Task to carry out => The lines to repeat are those below from the one containing "left eye: (166, 146)" down to the one containing "left ear: (71, 116)", both included; reproduce them exactly and nothing else.

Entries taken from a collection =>
● ● ● ● ● ● ●

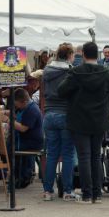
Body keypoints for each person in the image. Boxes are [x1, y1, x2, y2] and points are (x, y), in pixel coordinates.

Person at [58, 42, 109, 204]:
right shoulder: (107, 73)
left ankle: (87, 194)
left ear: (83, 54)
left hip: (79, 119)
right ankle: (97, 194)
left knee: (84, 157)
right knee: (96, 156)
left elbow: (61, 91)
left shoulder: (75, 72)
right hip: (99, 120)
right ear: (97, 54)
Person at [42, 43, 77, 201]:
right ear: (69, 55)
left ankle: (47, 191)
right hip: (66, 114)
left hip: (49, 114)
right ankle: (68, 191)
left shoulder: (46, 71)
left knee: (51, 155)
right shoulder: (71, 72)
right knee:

● ● ● ● ● ● ●

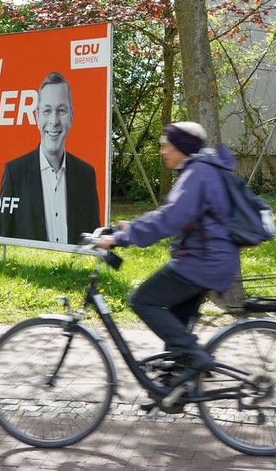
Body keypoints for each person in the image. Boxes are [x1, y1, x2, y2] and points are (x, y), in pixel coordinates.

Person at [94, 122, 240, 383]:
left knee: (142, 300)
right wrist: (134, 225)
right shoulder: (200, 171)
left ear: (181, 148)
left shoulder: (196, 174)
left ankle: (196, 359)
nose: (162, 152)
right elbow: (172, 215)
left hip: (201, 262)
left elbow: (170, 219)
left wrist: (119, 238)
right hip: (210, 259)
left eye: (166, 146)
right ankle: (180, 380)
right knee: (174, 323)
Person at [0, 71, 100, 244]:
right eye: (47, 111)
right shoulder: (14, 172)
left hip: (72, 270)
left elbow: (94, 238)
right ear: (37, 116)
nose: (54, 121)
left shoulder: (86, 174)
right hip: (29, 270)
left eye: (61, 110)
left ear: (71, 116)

● ● ● ● ● ● ●

Your response =>
left eye: (166, 146)
right ankle: (180, 380)
right knee: (174, 323)
Person at [0, 71, 100, 244]:
right eye: (47, 111)
right shoulder: (14, 172)
left hip: (72, 270)
left elbow: (94, 238)
right ear: (37, 116)
nose: (54, 121)
left shoulder: (86, 174)
right hip: (29, 270)
left eye: (61, 110)
left ear: (71, 116)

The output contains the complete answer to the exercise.